İnsan, doğası gereği doğar, büyür ve ölür. En güzel çağın bebeklik dönemi olduğunu dile getirirler ve bize anılarımızdan bahsederler. Anlatırlarken gözünün içi de güler.
Büyüdükçe anladım bu hissi. Bir bebeğin süt kokusundaki huzurda , seninle oyun oynamak isteyişinde , gazı olunca omzuna alınmak istemesinde, saatlerce ninni söyleyip güldürsen hiç bıkmam dercesine bakışlarından anladım.
Öyle güzel bir his ki bu. Anne misin? Sorusunu duyar gibiyim. Değilim lakin, canımmış gibi seviyorum o minik elleri. Bir umut sana bakıyor ve senin kucağına gelmek için çırpınıyor.

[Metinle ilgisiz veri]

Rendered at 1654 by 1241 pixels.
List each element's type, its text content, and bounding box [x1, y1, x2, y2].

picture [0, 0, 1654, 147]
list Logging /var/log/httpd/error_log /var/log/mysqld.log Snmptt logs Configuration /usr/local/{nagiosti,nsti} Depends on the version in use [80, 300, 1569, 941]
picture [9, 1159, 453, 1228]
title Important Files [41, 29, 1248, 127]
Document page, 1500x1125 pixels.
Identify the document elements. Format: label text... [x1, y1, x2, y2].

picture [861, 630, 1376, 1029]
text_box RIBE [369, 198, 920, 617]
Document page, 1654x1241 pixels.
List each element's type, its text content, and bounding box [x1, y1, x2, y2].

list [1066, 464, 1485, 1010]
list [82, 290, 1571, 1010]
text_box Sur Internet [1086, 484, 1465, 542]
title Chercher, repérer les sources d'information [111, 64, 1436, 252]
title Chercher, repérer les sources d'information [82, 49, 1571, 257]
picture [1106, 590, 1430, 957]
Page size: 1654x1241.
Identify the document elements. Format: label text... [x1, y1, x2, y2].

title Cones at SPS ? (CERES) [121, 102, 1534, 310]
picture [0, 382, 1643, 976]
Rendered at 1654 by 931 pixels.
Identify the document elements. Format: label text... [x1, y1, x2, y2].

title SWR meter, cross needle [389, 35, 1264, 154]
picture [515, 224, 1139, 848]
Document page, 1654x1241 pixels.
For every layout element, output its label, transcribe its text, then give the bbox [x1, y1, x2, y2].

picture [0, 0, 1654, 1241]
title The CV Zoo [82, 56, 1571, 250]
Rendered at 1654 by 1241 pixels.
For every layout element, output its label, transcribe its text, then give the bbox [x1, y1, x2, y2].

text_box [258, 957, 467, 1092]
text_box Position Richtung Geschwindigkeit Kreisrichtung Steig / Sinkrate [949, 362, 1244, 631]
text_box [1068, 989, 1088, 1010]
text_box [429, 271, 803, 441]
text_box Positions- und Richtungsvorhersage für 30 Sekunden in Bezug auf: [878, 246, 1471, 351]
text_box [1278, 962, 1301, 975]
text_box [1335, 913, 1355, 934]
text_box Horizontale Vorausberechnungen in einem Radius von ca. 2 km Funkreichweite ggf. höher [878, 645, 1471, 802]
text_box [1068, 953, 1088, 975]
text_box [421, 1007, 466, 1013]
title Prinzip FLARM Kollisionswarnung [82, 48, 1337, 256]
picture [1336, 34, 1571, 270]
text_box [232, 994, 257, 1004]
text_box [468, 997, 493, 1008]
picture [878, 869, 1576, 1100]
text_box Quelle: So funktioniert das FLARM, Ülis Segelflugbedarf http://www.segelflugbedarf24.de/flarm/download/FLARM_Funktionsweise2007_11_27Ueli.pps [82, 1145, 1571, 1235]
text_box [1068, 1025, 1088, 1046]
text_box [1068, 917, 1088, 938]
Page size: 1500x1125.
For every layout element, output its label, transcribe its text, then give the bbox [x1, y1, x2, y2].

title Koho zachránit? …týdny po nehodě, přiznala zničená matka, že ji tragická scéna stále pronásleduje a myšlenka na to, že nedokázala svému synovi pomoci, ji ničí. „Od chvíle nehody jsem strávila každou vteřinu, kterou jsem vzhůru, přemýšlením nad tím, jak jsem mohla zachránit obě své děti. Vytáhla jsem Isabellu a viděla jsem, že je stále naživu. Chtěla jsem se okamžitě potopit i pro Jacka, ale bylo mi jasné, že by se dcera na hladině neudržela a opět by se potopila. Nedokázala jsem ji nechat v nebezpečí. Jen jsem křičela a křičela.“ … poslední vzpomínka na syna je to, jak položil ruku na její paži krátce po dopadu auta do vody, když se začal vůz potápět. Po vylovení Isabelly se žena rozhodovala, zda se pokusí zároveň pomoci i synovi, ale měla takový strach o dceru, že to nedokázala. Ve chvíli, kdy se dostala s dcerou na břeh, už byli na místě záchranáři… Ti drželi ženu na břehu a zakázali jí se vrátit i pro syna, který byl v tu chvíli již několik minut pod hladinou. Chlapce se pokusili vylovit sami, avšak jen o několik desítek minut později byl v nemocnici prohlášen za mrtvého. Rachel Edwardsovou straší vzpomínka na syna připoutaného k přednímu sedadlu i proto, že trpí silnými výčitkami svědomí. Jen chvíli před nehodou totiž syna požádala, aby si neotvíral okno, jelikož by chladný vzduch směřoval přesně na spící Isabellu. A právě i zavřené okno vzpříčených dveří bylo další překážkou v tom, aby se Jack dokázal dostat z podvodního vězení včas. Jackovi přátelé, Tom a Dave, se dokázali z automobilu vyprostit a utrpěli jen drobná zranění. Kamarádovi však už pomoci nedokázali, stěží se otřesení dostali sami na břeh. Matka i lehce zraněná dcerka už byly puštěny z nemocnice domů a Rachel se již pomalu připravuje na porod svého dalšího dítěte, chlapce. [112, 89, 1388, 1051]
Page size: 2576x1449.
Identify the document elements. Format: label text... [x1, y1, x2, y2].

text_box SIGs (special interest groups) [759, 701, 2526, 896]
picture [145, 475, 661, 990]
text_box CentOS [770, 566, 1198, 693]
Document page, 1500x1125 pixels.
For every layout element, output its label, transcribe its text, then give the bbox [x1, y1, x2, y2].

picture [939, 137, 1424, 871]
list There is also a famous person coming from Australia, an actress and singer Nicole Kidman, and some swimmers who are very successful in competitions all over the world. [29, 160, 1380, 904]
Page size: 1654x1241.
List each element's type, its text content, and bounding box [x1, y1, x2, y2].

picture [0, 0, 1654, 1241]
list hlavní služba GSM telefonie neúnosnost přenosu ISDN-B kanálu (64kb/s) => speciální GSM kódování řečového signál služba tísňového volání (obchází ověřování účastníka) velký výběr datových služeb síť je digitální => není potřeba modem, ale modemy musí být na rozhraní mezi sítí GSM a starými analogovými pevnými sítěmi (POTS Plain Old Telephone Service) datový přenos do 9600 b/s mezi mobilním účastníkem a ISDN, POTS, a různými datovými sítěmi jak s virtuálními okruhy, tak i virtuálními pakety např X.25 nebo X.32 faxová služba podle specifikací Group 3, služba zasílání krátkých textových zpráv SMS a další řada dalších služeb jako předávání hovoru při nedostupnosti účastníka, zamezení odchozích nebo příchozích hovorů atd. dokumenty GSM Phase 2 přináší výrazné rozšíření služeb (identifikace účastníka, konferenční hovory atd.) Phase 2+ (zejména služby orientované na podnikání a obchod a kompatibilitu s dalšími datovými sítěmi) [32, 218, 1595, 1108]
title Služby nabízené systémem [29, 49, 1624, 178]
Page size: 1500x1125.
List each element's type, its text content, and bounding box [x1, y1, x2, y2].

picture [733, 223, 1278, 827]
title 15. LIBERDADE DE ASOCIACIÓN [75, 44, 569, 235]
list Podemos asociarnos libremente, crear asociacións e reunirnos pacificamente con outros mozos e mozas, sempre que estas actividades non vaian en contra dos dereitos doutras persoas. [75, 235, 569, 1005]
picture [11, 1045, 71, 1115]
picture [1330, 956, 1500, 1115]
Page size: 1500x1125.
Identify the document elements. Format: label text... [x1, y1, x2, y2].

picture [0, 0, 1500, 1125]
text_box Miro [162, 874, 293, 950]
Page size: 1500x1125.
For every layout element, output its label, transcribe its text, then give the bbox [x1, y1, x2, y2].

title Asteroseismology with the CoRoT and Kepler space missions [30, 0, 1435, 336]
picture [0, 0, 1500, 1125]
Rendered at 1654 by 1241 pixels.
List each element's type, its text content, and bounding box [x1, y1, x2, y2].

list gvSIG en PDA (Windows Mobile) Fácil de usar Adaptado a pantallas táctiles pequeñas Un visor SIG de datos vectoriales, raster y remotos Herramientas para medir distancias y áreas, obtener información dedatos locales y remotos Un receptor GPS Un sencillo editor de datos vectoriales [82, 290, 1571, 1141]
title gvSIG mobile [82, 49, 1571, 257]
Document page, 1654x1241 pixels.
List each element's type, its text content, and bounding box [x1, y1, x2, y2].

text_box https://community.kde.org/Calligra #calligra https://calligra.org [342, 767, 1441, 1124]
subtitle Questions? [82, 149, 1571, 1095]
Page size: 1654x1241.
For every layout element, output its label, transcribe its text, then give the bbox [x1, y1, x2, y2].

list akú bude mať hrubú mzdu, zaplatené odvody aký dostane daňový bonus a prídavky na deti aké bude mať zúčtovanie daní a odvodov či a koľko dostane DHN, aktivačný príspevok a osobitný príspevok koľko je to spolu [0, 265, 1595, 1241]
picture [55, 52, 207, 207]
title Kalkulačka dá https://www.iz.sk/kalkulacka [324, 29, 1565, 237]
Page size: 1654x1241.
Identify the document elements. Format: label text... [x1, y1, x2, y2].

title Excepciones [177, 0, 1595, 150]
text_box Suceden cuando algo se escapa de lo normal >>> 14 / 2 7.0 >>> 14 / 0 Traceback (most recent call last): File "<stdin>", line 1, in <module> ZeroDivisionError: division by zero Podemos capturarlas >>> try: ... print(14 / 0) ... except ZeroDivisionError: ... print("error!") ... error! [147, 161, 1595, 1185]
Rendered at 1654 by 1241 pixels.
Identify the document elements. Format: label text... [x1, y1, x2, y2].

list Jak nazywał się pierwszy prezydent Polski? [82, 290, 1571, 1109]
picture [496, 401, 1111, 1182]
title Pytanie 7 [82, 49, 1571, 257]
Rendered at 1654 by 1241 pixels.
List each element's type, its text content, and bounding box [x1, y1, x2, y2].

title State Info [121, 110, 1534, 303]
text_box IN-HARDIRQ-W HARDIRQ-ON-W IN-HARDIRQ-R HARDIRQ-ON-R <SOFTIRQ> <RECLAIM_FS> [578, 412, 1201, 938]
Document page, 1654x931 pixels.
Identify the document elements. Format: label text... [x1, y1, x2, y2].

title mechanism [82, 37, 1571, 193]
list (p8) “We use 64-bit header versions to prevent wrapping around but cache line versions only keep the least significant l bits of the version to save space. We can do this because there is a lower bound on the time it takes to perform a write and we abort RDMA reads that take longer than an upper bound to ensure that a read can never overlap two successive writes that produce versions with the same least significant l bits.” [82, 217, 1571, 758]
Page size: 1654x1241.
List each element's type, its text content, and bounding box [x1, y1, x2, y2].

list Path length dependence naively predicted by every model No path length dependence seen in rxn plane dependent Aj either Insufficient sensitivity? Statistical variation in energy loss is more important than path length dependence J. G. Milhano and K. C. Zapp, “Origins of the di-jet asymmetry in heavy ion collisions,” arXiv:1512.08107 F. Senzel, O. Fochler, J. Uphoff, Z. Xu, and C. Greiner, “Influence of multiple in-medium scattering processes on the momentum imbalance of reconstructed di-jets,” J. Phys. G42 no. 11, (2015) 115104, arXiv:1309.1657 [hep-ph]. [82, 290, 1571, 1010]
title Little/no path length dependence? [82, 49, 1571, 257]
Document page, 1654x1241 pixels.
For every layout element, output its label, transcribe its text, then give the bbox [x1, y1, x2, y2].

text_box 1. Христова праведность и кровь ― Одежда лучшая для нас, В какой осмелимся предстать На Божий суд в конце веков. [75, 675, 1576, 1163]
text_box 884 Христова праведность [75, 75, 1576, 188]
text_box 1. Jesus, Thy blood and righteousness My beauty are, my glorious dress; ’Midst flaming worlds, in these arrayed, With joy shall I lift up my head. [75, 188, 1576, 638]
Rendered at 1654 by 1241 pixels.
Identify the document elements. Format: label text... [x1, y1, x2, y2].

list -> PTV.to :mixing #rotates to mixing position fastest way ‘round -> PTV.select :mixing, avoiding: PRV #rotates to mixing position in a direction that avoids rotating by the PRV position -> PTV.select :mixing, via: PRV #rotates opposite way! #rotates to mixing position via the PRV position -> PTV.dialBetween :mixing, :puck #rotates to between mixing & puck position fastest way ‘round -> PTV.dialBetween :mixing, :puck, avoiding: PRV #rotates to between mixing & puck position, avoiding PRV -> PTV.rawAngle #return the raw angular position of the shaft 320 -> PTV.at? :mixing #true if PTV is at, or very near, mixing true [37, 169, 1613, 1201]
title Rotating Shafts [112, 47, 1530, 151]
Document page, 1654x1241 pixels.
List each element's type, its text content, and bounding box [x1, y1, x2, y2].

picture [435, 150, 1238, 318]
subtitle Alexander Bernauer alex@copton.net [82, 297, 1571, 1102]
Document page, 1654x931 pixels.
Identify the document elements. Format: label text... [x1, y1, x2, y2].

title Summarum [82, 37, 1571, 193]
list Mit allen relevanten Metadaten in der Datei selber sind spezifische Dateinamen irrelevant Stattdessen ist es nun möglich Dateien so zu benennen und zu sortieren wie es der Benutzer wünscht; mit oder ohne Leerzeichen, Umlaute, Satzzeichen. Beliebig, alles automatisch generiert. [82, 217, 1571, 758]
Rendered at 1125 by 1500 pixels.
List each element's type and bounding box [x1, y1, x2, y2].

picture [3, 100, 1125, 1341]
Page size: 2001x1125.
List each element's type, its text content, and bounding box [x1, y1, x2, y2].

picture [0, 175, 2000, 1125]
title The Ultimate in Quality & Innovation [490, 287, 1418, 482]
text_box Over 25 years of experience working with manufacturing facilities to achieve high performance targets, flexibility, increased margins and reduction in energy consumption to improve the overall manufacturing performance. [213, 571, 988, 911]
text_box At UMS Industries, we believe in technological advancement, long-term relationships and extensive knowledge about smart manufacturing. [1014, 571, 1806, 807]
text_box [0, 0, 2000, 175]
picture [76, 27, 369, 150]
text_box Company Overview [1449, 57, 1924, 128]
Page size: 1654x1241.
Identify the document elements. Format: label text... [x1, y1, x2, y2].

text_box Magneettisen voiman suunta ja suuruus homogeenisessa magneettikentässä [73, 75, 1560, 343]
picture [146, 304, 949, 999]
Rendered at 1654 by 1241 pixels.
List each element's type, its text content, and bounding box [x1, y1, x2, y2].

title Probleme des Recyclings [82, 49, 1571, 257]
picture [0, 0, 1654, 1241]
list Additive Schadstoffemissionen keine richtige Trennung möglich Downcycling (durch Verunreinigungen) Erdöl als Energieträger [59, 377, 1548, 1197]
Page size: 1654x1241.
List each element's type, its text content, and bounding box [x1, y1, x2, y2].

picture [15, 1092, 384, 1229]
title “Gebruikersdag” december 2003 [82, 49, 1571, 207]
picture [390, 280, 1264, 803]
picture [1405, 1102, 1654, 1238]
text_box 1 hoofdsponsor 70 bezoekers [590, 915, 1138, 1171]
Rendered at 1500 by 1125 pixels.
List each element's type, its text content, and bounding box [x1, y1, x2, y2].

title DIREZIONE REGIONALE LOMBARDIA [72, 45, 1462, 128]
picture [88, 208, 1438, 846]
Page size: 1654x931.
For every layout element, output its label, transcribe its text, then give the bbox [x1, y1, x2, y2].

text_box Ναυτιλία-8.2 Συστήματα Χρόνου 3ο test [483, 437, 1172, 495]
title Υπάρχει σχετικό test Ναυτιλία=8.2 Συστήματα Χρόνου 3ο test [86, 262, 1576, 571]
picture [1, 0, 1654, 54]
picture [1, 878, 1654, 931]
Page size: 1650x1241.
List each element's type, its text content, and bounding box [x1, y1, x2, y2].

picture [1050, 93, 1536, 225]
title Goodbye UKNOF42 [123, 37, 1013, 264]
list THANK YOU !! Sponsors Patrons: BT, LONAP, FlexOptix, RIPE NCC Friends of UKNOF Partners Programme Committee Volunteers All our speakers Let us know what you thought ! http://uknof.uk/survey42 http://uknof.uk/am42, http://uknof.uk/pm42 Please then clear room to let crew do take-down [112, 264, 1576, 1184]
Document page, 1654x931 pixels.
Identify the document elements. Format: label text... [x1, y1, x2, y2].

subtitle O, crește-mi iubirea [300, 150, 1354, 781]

Nasıl karşılıksız kalınır bunun cevabını veremem.
Çünkü hiçbir bebeğin o delice çırpınışını görmezden gelemedim, gelemezdim.
Onlarla bebek oldum. Çocuksu oldum , evet onlarla oynayıp güldüm. Hatta mızıkçı da oldum yeri gelince ama onlar gibi oldum.
Öğrendiğim ve onlara öğrettiğim şeyler adına da çok huzurluyum .
Dedim ya bir süt kokusu yeterdi …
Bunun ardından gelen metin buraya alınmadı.